Les laquais apportèrent un immense chou-fleur arrosé de beurre frais et magnifiquement vermeil, mais on pouvait supposer, hélas ! d’après les expériences précédentes, que ces vives couleurs indiquaient la phtisie et non la bonne santé.
Voilà ce qu’était la conversation chez la comtesse, voilà ce qu’était chez elle un banquet, même en des circonstances culinaires défavorables. Je me flatte que ma pensée selon laquelle l’Amour est le plus beau ne saurait se ranger dans la catégorie des pensées banales ; je considère même qu’elle pourrait constituer le couronnement de maint poème philosophique. Mais aussitôt un second convive, renchérissant, lance cet aphorisme que la Pitié est encore plus belle que l’Amour. Magnifique ! Et, de fait, si l’on réfléchit bien, la Pitié a une plus grande ampleur, elle couvre plus de choses de son manteau que la sublime Charité. Ce n’est pas tout : la comtesse, notre sage amphitryonne, craignant de nous voir nous dissoudre tout entiers dans l’Amour et la Pitié, rappelle les nobles devoirs que nous avons envers nous-mêmes, et c’est alors que moi, utilisant avec subtilité la rime en -lan, je me borne à ajouter : « L’Aigle blanc ». Et la forme, la manière, la façon de s’exprimer, dans la noble et élégante tempérance de ce banquet, sont vraiment dignes du fond. « Non, pensai-je ravi, celui qui n’a pas été aux vendredis de la comtesse, celui-là, en réalité, ne connaît pas l’aristocratie ! »

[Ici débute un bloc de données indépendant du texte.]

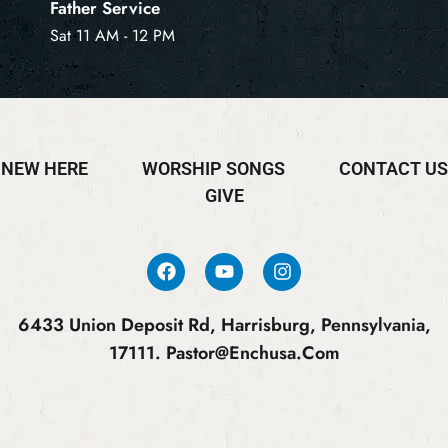
Father Service
Sat 11 AM - 12 PM
NEW HERE
WORSHIP SONGS
CONTACT US
GIVE
6433 Union Deposit Rd, Harrisburg, Pennsylvania,
17111.
Pastor@enchusa.com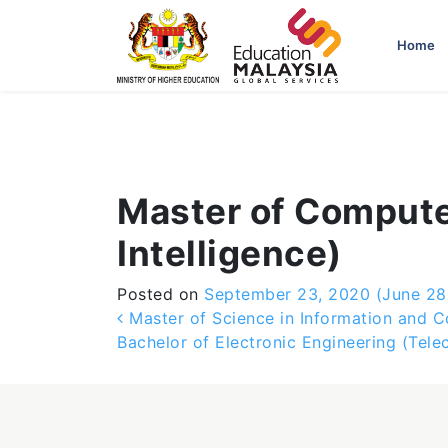
-->
Home
Master of Compute
Intelligence)
Posted on
September 23, 2020
(June 28
Post navigation
Master of Science in Information and 
Bachelor of Electronic Engineering (Tel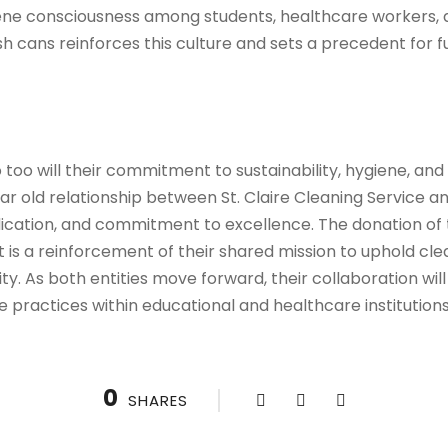
iene consciousness among students, healthcare workers, a
h cans reinforces this culture and sets a precedent for fu
so too will their commitment to sustainability, hygiene, a
ear old relationship between St. Claire Cleaning Service 
ication, and commitment to excellence. The donation of t
 it is a reinforcement of their shared mission to uphold cl
ty. As both entities move forward, their collaboration will
 practices within educational and healthcare institution
0
SHARES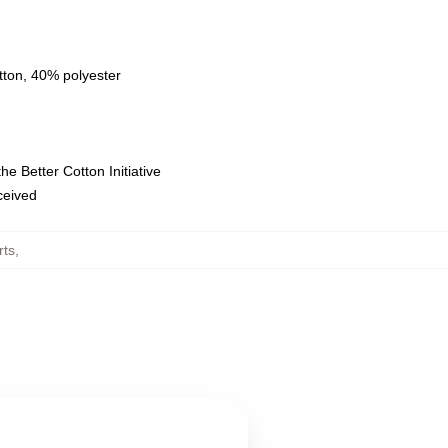
tton, 40% polyester
e Better Cotton Initiative
eceived
rts
,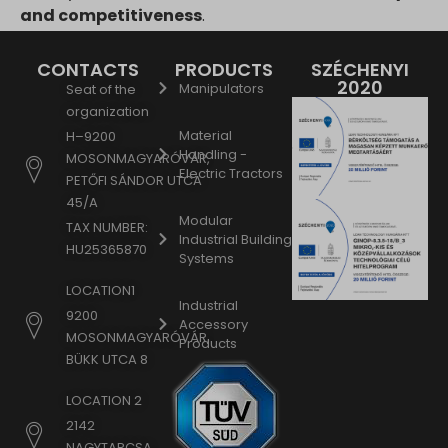
and competitiveness
.
CONTACTS
PRODUCTS
SZÉCHENYI
2020
Manipulators
Seat of the
organization
Material
H–9200
Handling -
MOSONMAGYARÓVÁR,
Electric Tractors
PETŐFI SÁNDOR UTCA
45/A
Modular
TAX NUMBER:
Industrial Building
HU25365870
Systems
LOCATION1
Industrial
9200
Accessory
MOSONMAGYARÓVÁR,
Products
BÜKK UTCA 8
LOCATION 2
2142
NAGYTARCSA,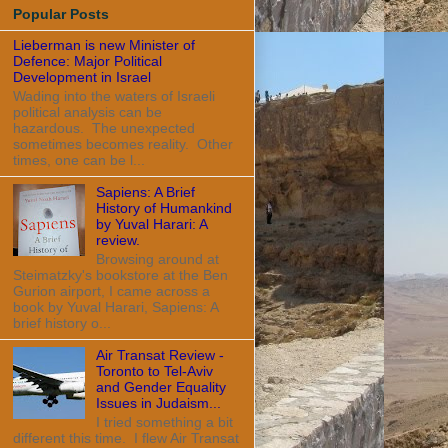
Popular Posts
Lieberman is new Minister of
Defence: Major Political
Development in Israel
Wading into the waters of Israeli
political analysis can be
hazardous. The unexpected
sometimes becomes reality. Other
times, one can be l...
Sapiens: A Brief
History of Humankind
by Yuval Harari: A
review.
Browsing around at
Steimatzky's bookstore at the Ben
Gurion airport, I came across a
book by Yuval Harari, Sapiens: A
brief history o...
Air Transat Review -
Toronto to Tel-Aviv
and Gender Equality
Issues in Judaism...
I tried something a bit
different this time. I flew Air Transat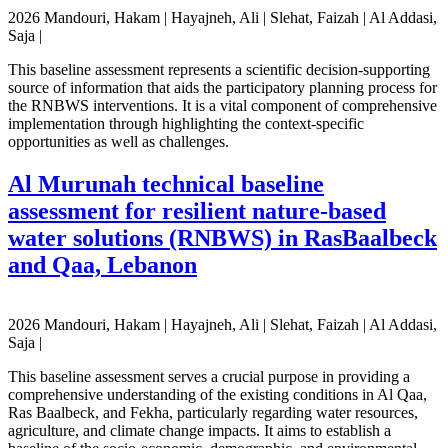
2026 Mandouri, Hakam | Hayajneh, Ali | Slehat, Faizah | Al Addasi,
Saja |
This baseline assessment represents a scientific decision-supporting
source of information that aids the participatory planning process for
the RNBWS interventions. It is a vital component of comprehensive
implementation through highlighting the context-specific
opportunities as well as challenges.
Al Murunah technical baseline
assessment for resilient nature-based
water solutions (RNBWS) in RasBaalbeck
and Qaa, Lebanon
2026 Mandouri, Hakam | Hayajneh, Ali | Slehat, Faizah | Al Addasi,
Saja |
This baseline assessment serves a crucial purpose in providing a
comprehensive understanding of the existing conditions in Al Qaa,
Ras Baalbeck, and Fekha, particularly regarding water resources,
agriculture, and climate change impacts. It aims to establish a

― Excellent chou-fleur ! murmura soudain le baron gastronome et poète, dont la voix trahit une agréable surprise.
― En effet, approuva la comtesse en regardant son assiette d’un air soupçonneux.
Pour moi, je n’avais rien remarqué de spécial dans le goût de ce chou-fleur, qui m’avait semblé aussi fade que les plats précédents.
― Est-ce que Philippe aurait... ? demanda la comtesse, dont les yeux lancèrent des éclairs.
― Il faudrait vérifier ! dit la marquise avec méfiance.
― Qu’on fasse venir Philippe ! ordonna la comtesse.
Witold Gombrowicz (Le festin chez la comtesse Fritouille, extrait)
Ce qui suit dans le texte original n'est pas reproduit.